2017年8月7日月曜日

アマゾンに降る雨はどこから来るのか?

すでに長いこと科学者たちは,アマゾンでは「季節風が海から湿った空気を運んでくる2,3か月も前から雨が降り出す」奇妙な事実があることに気がついていました.

今回ようやくその謎が解けました.アマゾンに降る雨の元は熱帯雨林そのものだったのです.

これまでもアマゾン上空に水分が溜まっていることはわかっていたのですが,なぜなのか,どこから来たのかがはっきりしていませんでした.

気象衛星のデータから水分の増加の時期と熱帯雨林の緑が濃くなる(新しい葉が生まれる)時期が一致していることがわかり,そこからこの水分は熱帯雨林が蒸散(transpiration)により,葉の裏から放出したものではないかと,という仮説が生まれました.

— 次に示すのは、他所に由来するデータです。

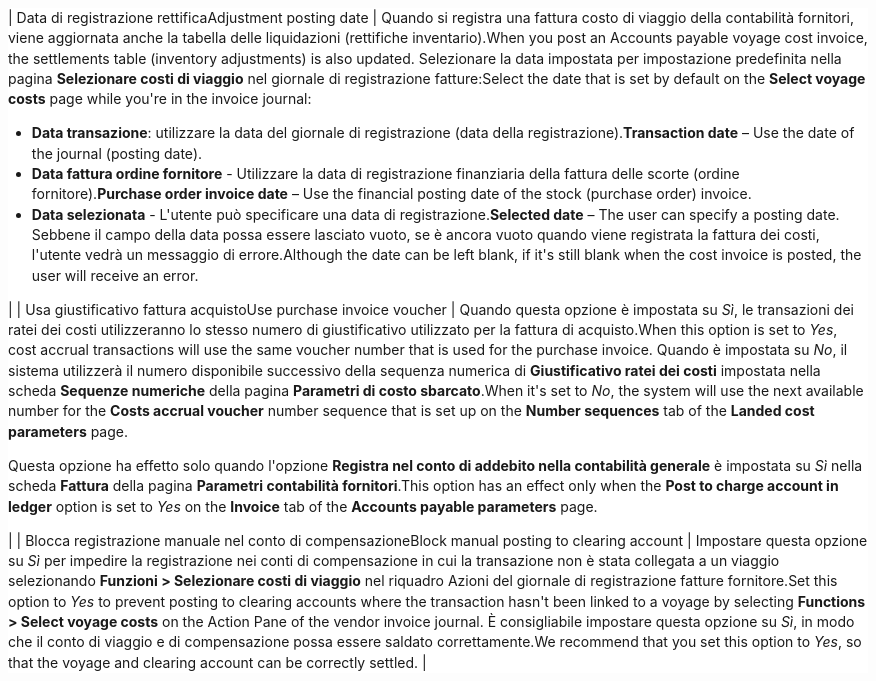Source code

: | <span data-ttu-id="8f2c8-147">Data di registrazione rettifica</span><span class="sxs-lookup"><span data-stu-id="8f2c8-147">Adjustment posting date</span></span> | <span data-ttu-id="8f2c8-148">Quando si registra una fattura costo di viaggio della contabilità fornitori, viene aggiornata anche la tabella delle liquidazioni (rettifiche inventario).</span><span class="sxs-lookup"><span data-stu-id="8f2c8-148">When you post an Accounts payable voyage cost invoice, the settlements table (inventory adjustments) is also updated.</span></span> <span data-ttu-id="8f2c8-149">Selezionare la data impostata per impostazione predefinita nella pagina **Selezionare costi di viaggio** nel giornale di registrazione fatture:</span><span class="sxs-lookup"><span data-stu-id="8f2c8-149">Select the date that is set by default on the **Select voyage costs** page while you're in the invoice journal:</span></span><ul><li><span data-ttu-id="8f2c8-150">**Data transazione**: utilizzare la data del giornale di registrazione (data della registrazione).</span><span class="sxs-lookup"><span data-stu-id="8f2c8-150">**Transaction date** – Use the date of the journal (posting date).</span></span></li><li><span data-ttu-id="8f2c8-151">**Data fattura ordine fornitore** - Utilizzare la data di registrazione finanziaria della fattura delle scorte (ordine fornitore).</span><span class="sxs-lookup"><span data-stu-id="8f2c8-151">**Purchase order invoice date** – Use the financial posting date of the stock (purchase order) invoice.</span></span></li><li><span data-ttu-id="8f2c8-152">**Data selezionata** - L'utente può specificare una data di registrazione.</span><span class="sxs-lookup"><span data-stu-id="8f2c8-152">**Selected date** – The user can specify a posting date.</span></span> <span data-ttu-id="8f2c8-153">Sebbene il campo della data possa essere lasciato vuoto, se è ancora vuoto quando viene registrata la fattura dei costi, l'utente vedrà un messaggio di errore.</span><span class="sxs-lookup"><span data-stu-id="8f2c8-153">Although the date can be left blank, if it's still blank when the cost invoice is posted, the user will receive an error.</span></span></li></ul> |
| <span data-ttu-id="8f2c8-154">Usa giustificativo fattura acquisto</span><span class="sxs-lookup"><span data-stu-id="8f2c8-154">Use purchase invoice voucher</span></span> | <span data-ttu-id="8f2c8-155">Quando questa opzione è impostata su *Sì*, le transazioni dei ratei dei costi utilizzeranno lo stesso numero di giustificativo utilizzato per la fattura di acquisto.</span><span class="sxs-lookup"><span data-stu-id="8f2c8-155">When this option is set to *Yes*, cost accrual transactions will use the same voucher number that is used for the purchase invoice.</span></span> <span data-ttu-id="8f2c8-156">Quando è impostata su *No*, il sistema utilizzerà il numero disponibile successivo della sequenza numerica di **Giustificativo ratei dei costi** impostata nella scheda **Sequenze numeriche** della pagina **Parametri di costo sbarcato**.</span><span class="sxs-lookup"><span data-stu-id="8f2c8-156">When it's set to *No*, the system will use the next available number for the **Costs accrual voucher** number sequence that is set up on the **Number sequences** tab of the **Landed cost parameters** page.</span></span><p><span data-ttu-id="8f2c8-157">Questa opzione ha effetto solo quando l'opzione **Registra nel conto di addebito nella contabilità generale** è impostata su *Sì* nella scheda **Fattura** della pagina **Parametri contabilità fornitori**.</span><span class="sxs-lookup"><span data-stu-id="8f2c8-157">This option has an effect only when the **Post to charge account in ledger** option is set to *Yes* on the **Invoice** tab of the **Accounts payable parameters** page.</span></span></p> |
| <span data-ttu-id="8f2c8-158">Blocca registrazione manuale nel conto di compensazione</span><span class="sxs-lookup"><span data-stu-id="8f2c8-158">Block manual posting to clearing account</span></span> | <span data-ttu-id="8f2c8-159">Impostare questa opzione su *Sì* per impedire la registrazione nei conti di compensazione in cui la transazione non è stata collegata a un viaggio selezionando **Funzioni \> Selezionare costi di viaggio** nel riquadro Azioni del giornale di registrazione fatture fornitore.</span><span class="sxs-lookup"><span data-stu-id="8f2c8-159">Set this option to *Yes* to prevent posting to clearing accounts where the transaction hasn't been linked to a voyage by selecting **Functions \> Select voyage costs** on the Action Pane of the vendor invoice journal.</span></span> <span data-ttu-id="8f2c8-160">È consigliabile impostare questa opzione su *Sì*, in modo che il conto di viaggio e di compensazione possa essere saldato correttamente.</span><span class="sxs-lookup"><span data-stu-id="8f2c8-160">We recommend that you set this option to *Yes*, so that the voyage and clearing account can be correctly settled.</span></span> |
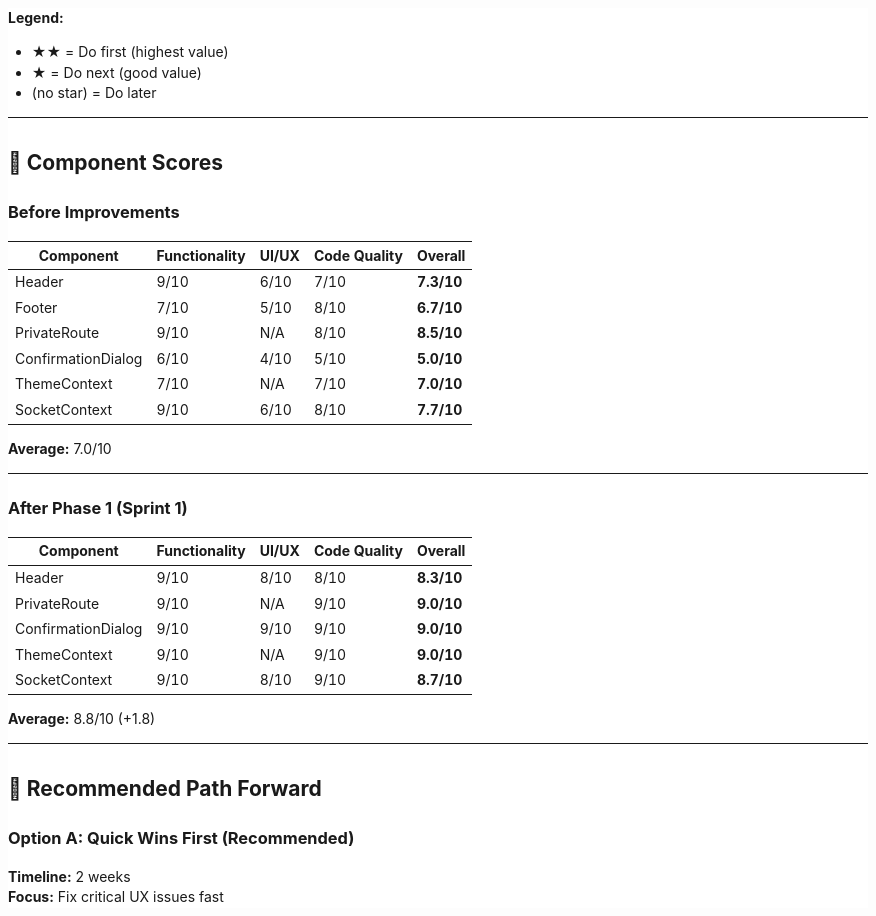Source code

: **Legend:**
- ★★ = Do first (highest value)
- ★ = Do next (good value)
- (no star) = Do later

---

## 🎨 Component Scores

### Before Improvements

| Component | Functionality | UI/UX | Code Quality | Overall |
|-----------|---------------|-------|--------------|---------|
| Header | 9/10 | 6/10 | 7/10 | **7.3/10** |
| Footer | 7/10 | 5/10 | 8/10 | **6.7/10** |
| PrivateRoute | 9/10 | N/A | 8/10 | **8.5/10** |
| ConfirmationDialog | 6/10 | 4/10 | 5/10 | **5.0/10** |
| ThemeContext | 7/10 | N/A | 7/10 | **7.0/10** |
| SocketContext | 9/10 | 6/10 | 8/10 | **7.7/10** |

**Average:** 7.0/10

---

### After Phase 1 (Sprint 1)

| Component | Functionality | UI/UX | Code Quality | Overall |
|-----------|---------------|-------|--------------|---------|
| Header | 9/10 | 8/10 | 8/10 | **8.3/10** |
| PrivateRoute | 9/10 | N/A | 9/10 | **9.0/10** |
| ConfirmationDialog | 9/10 | 9/10 | 9/10 | **9.0/10** |
| ThemeContext | 9/10 | N/A | 9/10 | **9.0/10** |
| SocketContext | 9/10 | 8/10 | 9/10 | **8.7/10** |

**Average:** 8.8/10 (+1.8)

---

## 🚀 Recommended Path Forward

### Option A: Quick Wins First (Recommended)
**Timeline:** 2 weeks  
**Focus:** Fix critical UX issues fast
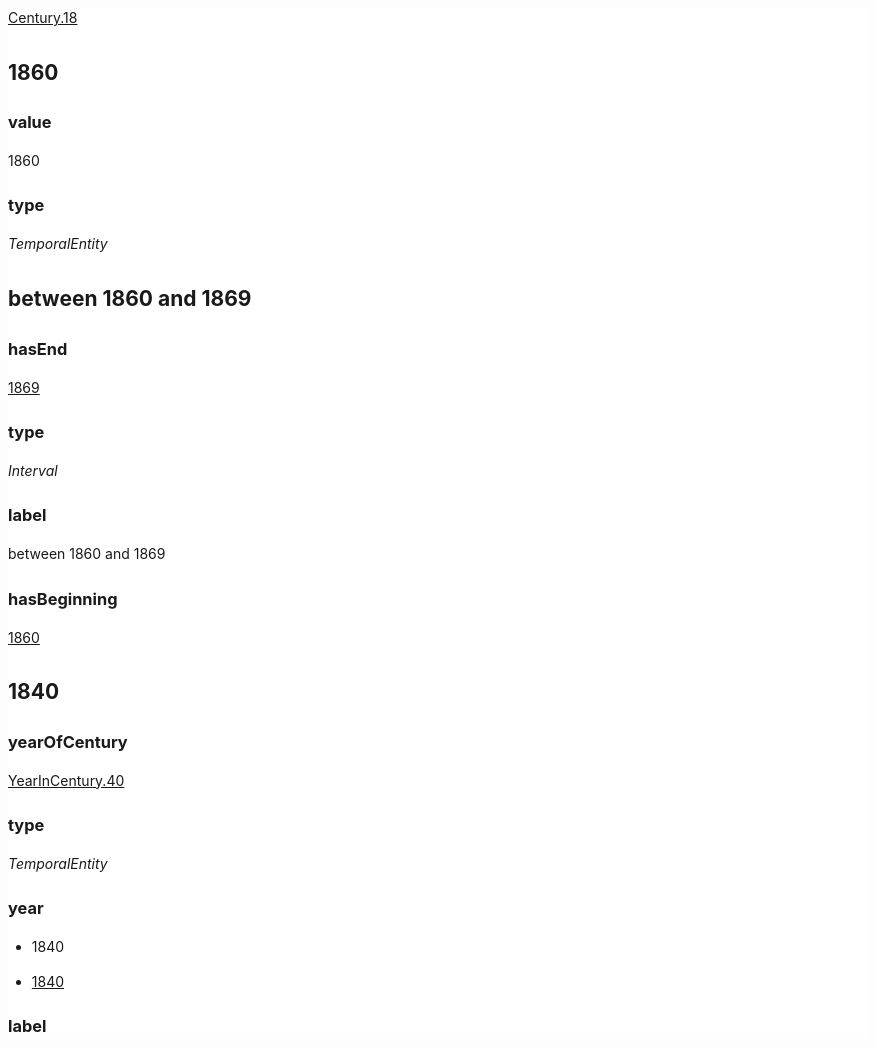 
[Century.18](#Century.18)

## 1860

### value


1860

### type


*TemporalEntity*

## between 1860 and 1869

### hasEnd


[1869](#1869)

### type


*Interval*

### label


between 1860 and 1869

### hasBeginning


[1860](#1860)

## 1840

### yearOfCentury


[YearInCentury.40](#YearInCentury.40)

### type


*TemporalEntity*

### year

 - 1840

 - [1840](#1840)

### label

NASAの地球観測衛星,オーラを使ってアマゾン上空の水蒸気を観測したところ,海から昇る水蒸気と植物が空気中に放出する水蒸気では重さに違いがあることがわかりました.

海からの水蒸気は軽い.何故なら,蒸発する時に,重水素(水素の同位体.プロトン1個とニュートロン1個が含まれるため,水素よりも重い)を含む水分子が海水中に残される傾向があるため.

一方,植物からの水蒸気はそれよりも重いのです.植物は,土壌から水を吸い上げ,光合成を行い,蒸散によりそのまま水分を空気中に戻すため,同位体の組成には何の変化も生じないからです.

オーラのデータからアマゾン上空の水分は海から蒸発したと考えるには重水素の含有量が高すぎること,さらに,アマゾンの乾季が終わる(緑が濃くなり,光合成が最も強力に行われる)時に,重水素の含有量がピークに達することがわかりました.

アマゾンが作り出す雨雲が雨を降らせ,この雨が大気を温めると,上昇気流が生まれて,空気循環が起こります.それが引き金になって,風のパターンがシフトし,さらに海洋からの水分がアマゾンに呼び込まれると考えられるのです.熱帯雨林の木々が吐き出す水蒸気が,アマゾンの気候にドミノ倒しのような影響を及ぼしているのかもしれません.

本研究はProceedings of the National Academy of Sciencesに発表されたものです.